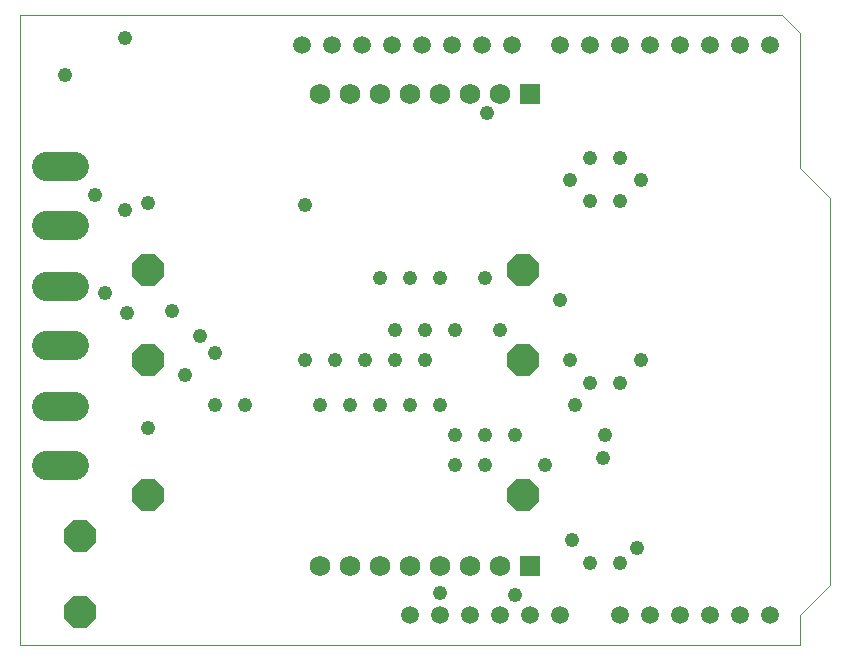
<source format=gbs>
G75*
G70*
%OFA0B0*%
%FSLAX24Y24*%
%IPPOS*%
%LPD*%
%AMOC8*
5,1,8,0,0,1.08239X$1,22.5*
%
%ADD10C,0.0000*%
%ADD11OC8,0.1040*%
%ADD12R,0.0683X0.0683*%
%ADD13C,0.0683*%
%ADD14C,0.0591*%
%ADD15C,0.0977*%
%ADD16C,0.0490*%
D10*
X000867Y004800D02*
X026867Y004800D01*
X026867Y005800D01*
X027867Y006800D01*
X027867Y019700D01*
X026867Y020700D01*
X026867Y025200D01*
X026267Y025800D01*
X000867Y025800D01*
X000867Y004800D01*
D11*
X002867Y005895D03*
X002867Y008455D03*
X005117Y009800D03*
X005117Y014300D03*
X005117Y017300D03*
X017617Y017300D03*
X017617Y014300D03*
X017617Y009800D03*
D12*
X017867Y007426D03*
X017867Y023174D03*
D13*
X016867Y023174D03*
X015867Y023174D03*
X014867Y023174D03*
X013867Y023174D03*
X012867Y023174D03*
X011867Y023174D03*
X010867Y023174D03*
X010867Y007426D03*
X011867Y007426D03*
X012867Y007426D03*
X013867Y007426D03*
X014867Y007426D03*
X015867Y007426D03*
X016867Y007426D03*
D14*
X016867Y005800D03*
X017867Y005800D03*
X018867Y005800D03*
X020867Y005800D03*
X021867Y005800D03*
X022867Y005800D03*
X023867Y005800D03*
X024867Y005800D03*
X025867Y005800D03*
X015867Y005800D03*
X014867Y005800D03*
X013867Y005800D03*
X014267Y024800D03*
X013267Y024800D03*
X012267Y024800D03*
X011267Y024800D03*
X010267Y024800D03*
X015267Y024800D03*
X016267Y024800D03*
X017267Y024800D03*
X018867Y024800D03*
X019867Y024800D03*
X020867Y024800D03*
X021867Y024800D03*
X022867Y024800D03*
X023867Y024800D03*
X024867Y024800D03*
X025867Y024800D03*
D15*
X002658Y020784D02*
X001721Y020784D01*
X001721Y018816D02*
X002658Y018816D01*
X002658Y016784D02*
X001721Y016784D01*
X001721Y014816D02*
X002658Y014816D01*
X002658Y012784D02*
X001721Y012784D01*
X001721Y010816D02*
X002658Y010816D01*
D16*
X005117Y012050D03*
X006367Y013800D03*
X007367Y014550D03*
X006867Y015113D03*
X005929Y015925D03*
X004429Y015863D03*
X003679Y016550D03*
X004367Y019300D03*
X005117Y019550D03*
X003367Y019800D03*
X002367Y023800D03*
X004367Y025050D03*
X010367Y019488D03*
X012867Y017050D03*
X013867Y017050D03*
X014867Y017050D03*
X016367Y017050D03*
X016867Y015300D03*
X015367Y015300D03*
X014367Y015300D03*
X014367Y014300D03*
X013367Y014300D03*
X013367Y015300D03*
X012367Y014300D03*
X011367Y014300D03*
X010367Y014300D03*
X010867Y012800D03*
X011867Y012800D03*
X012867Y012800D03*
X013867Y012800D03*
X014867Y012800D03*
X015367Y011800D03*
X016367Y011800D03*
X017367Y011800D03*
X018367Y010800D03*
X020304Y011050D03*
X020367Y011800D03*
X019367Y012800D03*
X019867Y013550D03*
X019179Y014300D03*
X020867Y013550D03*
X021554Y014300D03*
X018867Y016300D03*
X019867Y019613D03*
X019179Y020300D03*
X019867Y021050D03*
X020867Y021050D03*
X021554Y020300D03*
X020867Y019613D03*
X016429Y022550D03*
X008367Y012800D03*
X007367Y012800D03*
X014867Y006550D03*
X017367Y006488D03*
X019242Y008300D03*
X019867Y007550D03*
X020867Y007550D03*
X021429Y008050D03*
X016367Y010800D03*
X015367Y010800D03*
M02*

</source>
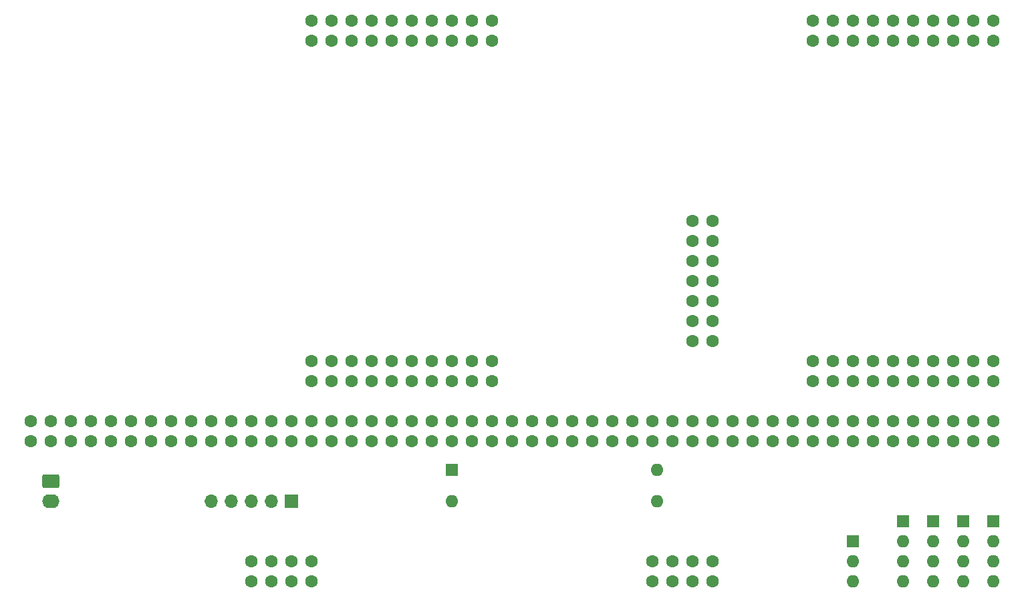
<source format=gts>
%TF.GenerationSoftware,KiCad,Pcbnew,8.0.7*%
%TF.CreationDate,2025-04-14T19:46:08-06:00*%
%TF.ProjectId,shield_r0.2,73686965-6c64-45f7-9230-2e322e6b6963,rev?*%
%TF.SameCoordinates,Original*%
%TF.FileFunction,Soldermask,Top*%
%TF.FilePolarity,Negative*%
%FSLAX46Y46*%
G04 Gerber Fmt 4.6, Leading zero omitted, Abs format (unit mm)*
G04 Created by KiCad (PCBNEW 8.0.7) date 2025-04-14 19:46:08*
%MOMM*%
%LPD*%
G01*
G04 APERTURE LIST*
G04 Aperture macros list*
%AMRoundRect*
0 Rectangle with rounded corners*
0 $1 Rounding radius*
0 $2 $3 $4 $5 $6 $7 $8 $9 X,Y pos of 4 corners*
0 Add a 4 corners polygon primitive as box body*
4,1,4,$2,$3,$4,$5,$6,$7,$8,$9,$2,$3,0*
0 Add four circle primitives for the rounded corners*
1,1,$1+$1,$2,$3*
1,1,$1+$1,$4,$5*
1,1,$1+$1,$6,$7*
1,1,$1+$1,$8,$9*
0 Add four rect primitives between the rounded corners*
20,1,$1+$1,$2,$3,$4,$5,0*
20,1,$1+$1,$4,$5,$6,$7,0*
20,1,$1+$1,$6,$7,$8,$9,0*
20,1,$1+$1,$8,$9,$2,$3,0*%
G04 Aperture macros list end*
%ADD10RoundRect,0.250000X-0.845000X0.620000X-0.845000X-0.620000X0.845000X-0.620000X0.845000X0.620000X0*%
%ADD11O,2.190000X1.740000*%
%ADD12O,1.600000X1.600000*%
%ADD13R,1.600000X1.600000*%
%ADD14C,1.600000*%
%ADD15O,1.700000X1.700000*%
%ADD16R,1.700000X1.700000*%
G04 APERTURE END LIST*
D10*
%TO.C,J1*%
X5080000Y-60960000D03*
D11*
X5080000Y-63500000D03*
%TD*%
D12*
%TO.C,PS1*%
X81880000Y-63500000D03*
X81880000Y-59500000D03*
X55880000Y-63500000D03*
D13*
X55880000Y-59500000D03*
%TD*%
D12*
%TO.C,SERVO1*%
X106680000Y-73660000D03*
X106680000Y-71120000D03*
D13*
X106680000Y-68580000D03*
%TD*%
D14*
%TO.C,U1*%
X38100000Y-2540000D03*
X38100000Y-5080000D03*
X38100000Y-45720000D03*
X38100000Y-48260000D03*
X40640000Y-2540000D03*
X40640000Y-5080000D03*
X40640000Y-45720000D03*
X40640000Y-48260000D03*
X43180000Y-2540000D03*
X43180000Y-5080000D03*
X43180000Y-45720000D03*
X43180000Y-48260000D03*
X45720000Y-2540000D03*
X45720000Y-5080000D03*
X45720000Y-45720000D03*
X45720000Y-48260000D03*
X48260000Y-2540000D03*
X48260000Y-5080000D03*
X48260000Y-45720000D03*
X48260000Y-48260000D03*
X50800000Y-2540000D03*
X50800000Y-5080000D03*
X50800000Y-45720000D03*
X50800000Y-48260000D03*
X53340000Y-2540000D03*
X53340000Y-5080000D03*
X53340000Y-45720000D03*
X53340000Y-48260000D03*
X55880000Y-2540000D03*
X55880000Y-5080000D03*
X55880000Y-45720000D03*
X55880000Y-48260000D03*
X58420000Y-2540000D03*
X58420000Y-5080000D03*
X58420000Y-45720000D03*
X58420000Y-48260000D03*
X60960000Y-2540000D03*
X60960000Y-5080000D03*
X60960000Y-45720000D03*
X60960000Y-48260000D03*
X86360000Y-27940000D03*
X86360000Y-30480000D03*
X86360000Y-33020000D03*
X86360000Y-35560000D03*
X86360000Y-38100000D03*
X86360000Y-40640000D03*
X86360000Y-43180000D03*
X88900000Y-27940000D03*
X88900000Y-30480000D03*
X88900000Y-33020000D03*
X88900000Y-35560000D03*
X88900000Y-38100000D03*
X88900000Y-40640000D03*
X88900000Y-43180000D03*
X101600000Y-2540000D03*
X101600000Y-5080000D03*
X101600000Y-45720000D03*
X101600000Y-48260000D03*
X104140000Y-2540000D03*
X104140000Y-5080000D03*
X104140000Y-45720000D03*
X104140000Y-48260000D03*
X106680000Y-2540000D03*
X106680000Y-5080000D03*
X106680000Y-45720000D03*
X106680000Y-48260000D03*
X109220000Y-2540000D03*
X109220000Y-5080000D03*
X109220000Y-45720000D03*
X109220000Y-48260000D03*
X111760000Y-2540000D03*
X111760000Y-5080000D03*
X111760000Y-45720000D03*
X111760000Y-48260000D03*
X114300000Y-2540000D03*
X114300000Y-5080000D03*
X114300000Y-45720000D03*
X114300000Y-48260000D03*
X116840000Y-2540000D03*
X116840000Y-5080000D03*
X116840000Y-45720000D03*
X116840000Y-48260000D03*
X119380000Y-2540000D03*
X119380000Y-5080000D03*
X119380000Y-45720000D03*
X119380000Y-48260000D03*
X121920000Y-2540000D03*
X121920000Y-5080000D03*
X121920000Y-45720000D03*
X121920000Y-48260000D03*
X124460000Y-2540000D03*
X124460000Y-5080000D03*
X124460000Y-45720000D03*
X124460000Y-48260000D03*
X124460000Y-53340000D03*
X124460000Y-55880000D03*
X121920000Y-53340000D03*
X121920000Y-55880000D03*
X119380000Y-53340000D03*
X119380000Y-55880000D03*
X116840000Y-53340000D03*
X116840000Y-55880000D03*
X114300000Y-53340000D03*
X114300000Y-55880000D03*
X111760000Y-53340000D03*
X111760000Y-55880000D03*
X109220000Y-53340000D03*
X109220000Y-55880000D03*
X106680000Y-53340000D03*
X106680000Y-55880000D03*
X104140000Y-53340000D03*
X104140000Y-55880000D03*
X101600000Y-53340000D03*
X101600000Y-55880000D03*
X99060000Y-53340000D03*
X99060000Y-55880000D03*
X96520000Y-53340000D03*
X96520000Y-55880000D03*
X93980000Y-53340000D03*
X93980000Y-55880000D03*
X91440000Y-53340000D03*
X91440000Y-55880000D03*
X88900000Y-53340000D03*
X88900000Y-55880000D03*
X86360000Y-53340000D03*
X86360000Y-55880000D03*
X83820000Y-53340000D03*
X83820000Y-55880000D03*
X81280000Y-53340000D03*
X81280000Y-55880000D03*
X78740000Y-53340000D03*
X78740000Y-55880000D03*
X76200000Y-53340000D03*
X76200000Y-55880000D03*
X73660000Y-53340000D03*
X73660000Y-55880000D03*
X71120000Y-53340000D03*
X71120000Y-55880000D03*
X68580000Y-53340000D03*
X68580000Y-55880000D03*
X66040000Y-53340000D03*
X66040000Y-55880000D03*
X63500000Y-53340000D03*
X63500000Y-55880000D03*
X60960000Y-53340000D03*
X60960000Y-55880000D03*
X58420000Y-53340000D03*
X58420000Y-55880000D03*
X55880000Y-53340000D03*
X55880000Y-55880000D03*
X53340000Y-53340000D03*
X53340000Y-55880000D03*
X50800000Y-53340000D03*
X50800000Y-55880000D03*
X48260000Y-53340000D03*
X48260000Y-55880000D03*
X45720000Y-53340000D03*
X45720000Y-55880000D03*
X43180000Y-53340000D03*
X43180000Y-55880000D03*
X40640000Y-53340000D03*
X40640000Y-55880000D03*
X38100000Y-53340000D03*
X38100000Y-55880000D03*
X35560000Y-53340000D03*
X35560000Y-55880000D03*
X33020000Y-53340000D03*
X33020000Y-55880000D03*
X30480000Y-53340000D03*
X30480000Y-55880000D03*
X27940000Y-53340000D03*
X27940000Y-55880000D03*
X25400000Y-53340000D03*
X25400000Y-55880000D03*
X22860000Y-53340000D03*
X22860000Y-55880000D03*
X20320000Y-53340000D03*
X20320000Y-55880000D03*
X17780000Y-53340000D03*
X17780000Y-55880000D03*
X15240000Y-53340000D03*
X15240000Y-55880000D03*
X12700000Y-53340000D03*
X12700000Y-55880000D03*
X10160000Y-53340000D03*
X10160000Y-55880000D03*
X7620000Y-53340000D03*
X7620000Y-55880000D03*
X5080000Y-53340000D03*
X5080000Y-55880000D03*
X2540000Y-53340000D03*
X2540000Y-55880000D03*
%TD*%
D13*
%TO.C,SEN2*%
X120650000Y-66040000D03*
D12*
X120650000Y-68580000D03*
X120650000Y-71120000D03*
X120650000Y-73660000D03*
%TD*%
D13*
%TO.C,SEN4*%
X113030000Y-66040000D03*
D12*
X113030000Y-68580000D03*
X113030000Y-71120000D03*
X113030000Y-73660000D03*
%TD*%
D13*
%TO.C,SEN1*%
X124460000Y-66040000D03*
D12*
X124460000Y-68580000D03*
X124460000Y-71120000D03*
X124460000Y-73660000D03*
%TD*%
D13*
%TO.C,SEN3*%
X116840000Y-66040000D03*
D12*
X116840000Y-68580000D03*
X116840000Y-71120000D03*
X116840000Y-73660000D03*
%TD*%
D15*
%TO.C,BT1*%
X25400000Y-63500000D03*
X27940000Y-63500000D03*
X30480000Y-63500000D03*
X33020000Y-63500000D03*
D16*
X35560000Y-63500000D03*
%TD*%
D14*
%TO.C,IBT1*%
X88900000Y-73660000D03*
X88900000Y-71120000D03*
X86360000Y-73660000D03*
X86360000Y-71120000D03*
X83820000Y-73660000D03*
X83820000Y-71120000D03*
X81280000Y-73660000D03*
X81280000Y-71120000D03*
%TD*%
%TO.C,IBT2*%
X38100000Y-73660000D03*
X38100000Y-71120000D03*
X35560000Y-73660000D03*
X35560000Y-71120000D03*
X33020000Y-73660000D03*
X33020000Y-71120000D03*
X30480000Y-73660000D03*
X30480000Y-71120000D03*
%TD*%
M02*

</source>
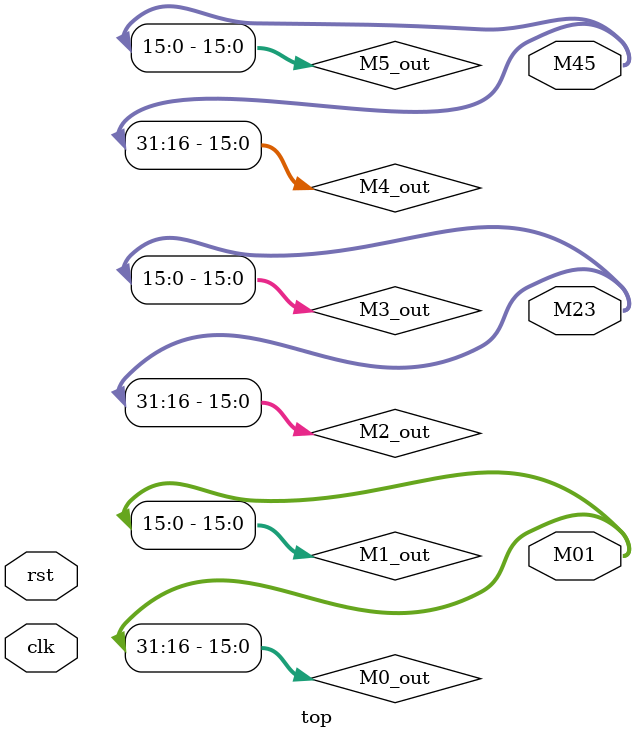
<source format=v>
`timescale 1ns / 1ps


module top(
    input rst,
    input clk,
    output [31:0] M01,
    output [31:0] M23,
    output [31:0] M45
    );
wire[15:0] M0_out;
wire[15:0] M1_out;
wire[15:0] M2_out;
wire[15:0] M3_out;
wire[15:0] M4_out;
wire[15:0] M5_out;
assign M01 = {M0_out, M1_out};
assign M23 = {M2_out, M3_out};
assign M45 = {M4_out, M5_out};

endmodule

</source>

::::::::

■ EXERCISE BRIEF ■
Pick every line of the data that includes the string "corners".

■ ANSWER SPACE ■
0 Rectangle with rounded corners*
0 $2 $3 $4 $5 $6 $7 $8 $9 X,Y pos of 4 corners*
0 Add a 4 corners polygon primitive as box body*
0 Add four circle primitives for the rounded corners*
0 Add four rect primitives between the rounded corners*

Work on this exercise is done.